As part of this, rpm-ostree currently uses the
[bubblewrap](https://github.com/containers/bubblewrap/)
tool to run each script in its own isolated container.
Today, scripts are run with real uid 0 (not in a user namespace),
but we [drop most capabilities](https://github.com/coreos/rpm-ostree/pull/1099).
Additionally, scripts can't see the real host root filesystem,
most notably they do not see the real `/var` with all of the
system data. A good example of the benefit of this is
["tests: Add a test case for a %post that does rm -rf /"](https://github.com/coreos/rpm-ostree/pull/888).

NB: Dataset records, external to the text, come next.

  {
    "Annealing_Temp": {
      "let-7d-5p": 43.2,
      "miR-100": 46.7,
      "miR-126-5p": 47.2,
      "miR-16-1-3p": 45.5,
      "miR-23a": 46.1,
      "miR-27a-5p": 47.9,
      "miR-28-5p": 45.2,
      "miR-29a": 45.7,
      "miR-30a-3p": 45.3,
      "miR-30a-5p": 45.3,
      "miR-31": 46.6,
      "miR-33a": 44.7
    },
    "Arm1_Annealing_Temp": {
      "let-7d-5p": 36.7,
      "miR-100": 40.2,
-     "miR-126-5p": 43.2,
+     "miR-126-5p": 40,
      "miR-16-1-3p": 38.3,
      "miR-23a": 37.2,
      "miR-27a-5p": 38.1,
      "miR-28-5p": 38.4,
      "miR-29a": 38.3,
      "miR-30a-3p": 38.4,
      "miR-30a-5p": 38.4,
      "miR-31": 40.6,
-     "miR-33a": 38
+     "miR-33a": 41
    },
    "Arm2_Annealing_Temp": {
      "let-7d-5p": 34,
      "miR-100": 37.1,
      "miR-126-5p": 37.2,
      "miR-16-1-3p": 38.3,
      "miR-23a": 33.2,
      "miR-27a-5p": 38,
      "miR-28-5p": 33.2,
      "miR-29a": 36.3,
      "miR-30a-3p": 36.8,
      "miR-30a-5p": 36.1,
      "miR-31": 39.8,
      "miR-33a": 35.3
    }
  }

In addition to bubblewrap, rpm-ostree uses `rofiles-fuse`
from the ostree project which originally enforced the model that
a file that has multiple hardlinks is read-only, but
more recently gained `--copyup` support which acts
in a similar fashion to the in-kernel `overlayfs`.
(See also https://github.com/ostreedev/ostree/issues/2281)
### Kernel handling
ostree is entirely oriented around bootable filesystem trees;
its "source of truth" is the bootloader entries. It has opinions
about where the Linux kernel binaries are stored (the current
standard is in `/usr/lib/modules/$kver`.)

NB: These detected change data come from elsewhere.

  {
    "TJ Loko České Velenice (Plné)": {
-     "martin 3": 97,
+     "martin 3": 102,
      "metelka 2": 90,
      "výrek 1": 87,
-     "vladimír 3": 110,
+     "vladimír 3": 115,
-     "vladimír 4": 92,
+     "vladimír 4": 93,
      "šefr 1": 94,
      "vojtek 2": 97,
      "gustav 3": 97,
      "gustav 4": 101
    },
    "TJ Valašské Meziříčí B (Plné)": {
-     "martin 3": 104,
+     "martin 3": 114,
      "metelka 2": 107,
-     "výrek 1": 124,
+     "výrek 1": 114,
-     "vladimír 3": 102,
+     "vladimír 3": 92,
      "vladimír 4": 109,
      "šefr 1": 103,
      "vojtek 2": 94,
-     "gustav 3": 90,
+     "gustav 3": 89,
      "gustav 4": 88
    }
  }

In contrast, traditional RPM is unaware of what a kernel is; it's
just another package. Most higher level package managers such
as yum gained some special casing around the kernel - because
it's not possible to restart the running kernel, traditional RPM
systems need to keep the kernel modules for the running kernel
around. For example yum/dnf have a concept of "installonlyn"

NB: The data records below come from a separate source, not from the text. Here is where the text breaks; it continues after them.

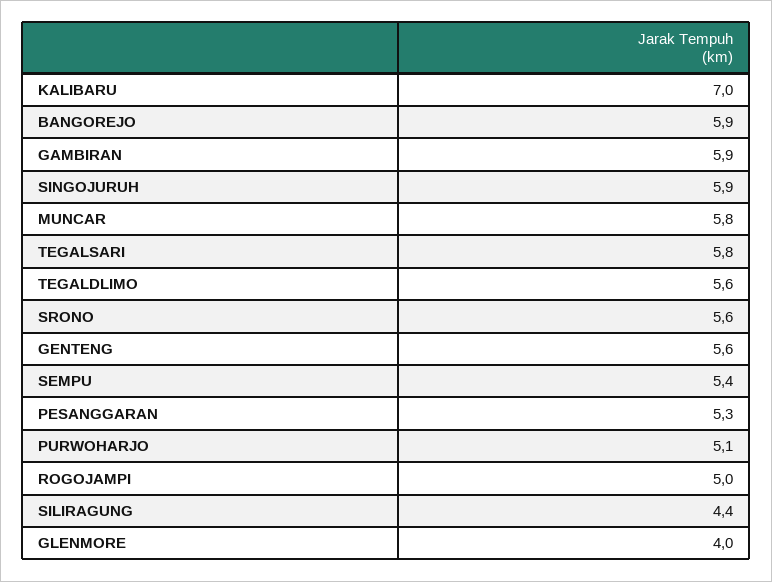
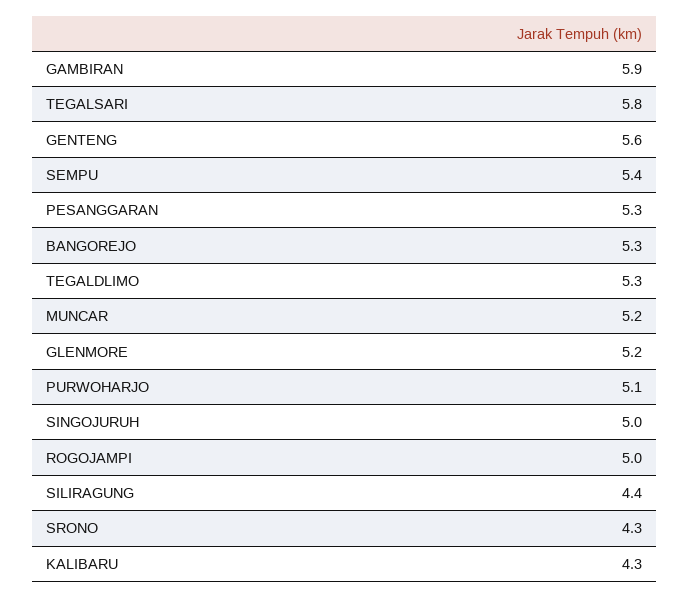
  {
-   "KALIBARU": 7,
+   "KALIBARU": 4.3,
-   "BANGOREJO": 5.9,
+   "BANGOREJO": 5.3,
    "GAMBIRAN": 5.9,
-   "SINGOJURUH": 5.9,
+   "SINGOJURUH": 5,
-   "MUNCAR": 5.8,
+   "MUNCAR": 5.2,
    "TEGALSARI": 5.8,
-   "TEGALDLIMO": 5.6,
+   "TEGALDLIMO": 5.3,
-   "SRONO": 5.6,
+   "SRONO": 4.3,
    "GENTENG": 5.6,
    "SEMPU": 5.4,
    "PESANGGARAN": 5.3,
    "PURWOHARJO": 5.1,
    "ROGOJAMPI": 5,
    "SILIRAGUNG": 4.4,
-   "GLENMORE": 4
+   "GLENMORE": 5.2
  }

which defaults to 2 for the kernel package.
Additionally, for at least traditional Fedora derivatives with
yum/dnf, the initramfs is generated client side as part of
a kernel update.
But for rpm-ostree, the decision was made to default to a
pre-generated initramfs by default. Further, in order to implement transactional
upgrades, rpm-ostree needs to be in control of the initramfs
regeneration - it can't just be a script forked off without its
knowledge.
Further for rpm-ostree, easily replacing the kernel (as well as userspace)
is intended to be a first-class operation; you need to be able to do that
in order to debug production issues for example.
In contrast to the yum/dnf "installonly" for ostree there can be exactly one kernel per userspace
filesystem tree. To ostree, a "bootable ostree commit"
is the pair of (kernel, userspace).
rpm-ostree combines these two worlds, and goes to some
lengths to bend the libdnf stack to work this way. We reset
the "installonly" limit back to 1 to ensure we have exactly
one kernel. PR: https://github.com/coreos/rpm-ostree/pull/1228
Further, as noted above rpm-ostree takes over the handling of
invoking `dracut` - just like other scripts, it is run inside
a container with just read-only access to the system. `dracut`
generates the initramfs CPIO archive, which we then place inside
the `/usr/lib/modules/$kver` location.
If client-side initramfs regeneration is enabled, we may selectively
provide desired configuration files into this process. PR: https://github.com/coreos/rpm-ostree/pull/2170
### SELinux
Handling SELinux is very tricky, because it is a package that can affect
*every other package*. Specifically, the SELinux policy package
contains a vast set of regular expressions in `file_contexts`
to determine labeling.
For traditional librpm, this is a plugin.
A major goal of OSTree from the start has been to ensure fully correct
handling of SELinux for the base operating system. The way
rpm-ostree handles this is by:
- Recompiling the policy as a `%posttrans` equivalent
- Loading the policy from the target root, and pass that loaded policy
to libostree, which consults it to use for the label of each
committed file.
This means that on an OSTree based system, the labels for the
files in the booted deployment (e.g. in `/usr`) are always
correct and set atomically - there's no need to relabel.
#### SELinux policy storage location
Another major difference between traditional yum/dnf and
rpm-ostree based systems is the location of the SELinux
policy store database itself. rpm-ostree overrides it
to be back in `/etc`, when it was moved to `/var` in the
RPM package around the Fedora 24 timeframe. For more information
see https://bugzilla.redhat.com/show_bug.cgi?id=1290659
and the comments in `rpmostree-postprocess.cxx`.